(GIVEN ENTRIES begins)

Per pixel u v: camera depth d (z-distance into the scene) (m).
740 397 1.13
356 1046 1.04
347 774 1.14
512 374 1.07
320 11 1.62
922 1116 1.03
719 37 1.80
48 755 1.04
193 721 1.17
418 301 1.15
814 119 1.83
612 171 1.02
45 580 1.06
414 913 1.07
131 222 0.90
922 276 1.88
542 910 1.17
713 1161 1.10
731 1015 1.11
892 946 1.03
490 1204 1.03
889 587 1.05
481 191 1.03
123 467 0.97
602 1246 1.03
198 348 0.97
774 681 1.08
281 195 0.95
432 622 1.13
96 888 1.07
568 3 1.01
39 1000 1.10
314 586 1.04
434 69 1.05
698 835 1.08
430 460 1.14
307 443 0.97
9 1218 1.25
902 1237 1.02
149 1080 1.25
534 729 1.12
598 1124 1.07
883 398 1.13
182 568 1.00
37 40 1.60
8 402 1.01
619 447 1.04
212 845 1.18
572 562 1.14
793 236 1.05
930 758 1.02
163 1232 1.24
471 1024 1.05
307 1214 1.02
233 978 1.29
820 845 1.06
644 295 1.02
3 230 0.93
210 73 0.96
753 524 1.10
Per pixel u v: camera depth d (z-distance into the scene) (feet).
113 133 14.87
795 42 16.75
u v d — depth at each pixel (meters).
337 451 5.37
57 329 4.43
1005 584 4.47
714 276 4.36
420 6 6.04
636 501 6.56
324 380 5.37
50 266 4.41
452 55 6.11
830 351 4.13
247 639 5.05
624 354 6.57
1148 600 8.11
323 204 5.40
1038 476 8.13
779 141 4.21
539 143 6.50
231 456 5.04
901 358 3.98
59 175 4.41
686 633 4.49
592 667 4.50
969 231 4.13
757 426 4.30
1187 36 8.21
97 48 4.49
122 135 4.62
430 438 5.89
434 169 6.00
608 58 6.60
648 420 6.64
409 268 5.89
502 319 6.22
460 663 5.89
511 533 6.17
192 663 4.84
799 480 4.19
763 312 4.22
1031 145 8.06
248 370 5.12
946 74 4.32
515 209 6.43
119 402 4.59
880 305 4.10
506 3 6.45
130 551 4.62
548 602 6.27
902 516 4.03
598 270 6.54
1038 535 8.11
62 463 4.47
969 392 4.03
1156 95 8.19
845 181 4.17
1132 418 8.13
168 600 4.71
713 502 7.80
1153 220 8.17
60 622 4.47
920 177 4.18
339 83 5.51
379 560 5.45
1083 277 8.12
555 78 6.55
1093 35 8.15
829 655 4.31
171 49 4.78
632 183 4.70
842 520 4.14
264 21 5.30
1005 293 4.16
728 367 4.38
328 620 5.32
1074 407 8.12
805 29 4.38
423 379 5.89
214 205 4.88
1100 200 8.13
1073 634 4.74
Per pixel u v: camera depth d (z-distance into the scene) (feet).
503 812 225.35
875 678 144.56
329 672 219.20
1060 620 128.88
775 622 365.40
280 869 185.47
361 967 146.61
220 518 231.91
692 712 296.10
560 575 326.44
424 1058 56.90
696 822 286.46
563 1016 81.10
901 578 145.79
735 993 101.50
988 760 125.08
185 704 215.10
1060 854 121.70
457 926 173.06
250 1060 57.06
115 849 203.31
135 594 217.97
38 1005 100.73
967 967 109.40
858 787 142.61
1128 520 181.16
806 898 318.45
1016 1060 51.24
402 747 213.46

(GIVEN ENTRIES ends)

Write out only the lines that run from the line containing "902 1237 1.02" through the line containing "644 295 1.02", both included, exactly as they appear above.

→ RESPONSE TO THE TASK:
902 1237 1.02
149 1080 1.25
534 729 1.12
598 1124 1.07
883 398 1.13
182 568 1.00
37 40 1.60
8 402 1.01
619 447 1.04
212 845 1.18
572 562 1.14
793 236 1.05
930 758 1.02
163 1232 1.24
471 1024 1.05
307 1214 1.02
233 978 1.29
820 845 1.06
644 295 1.02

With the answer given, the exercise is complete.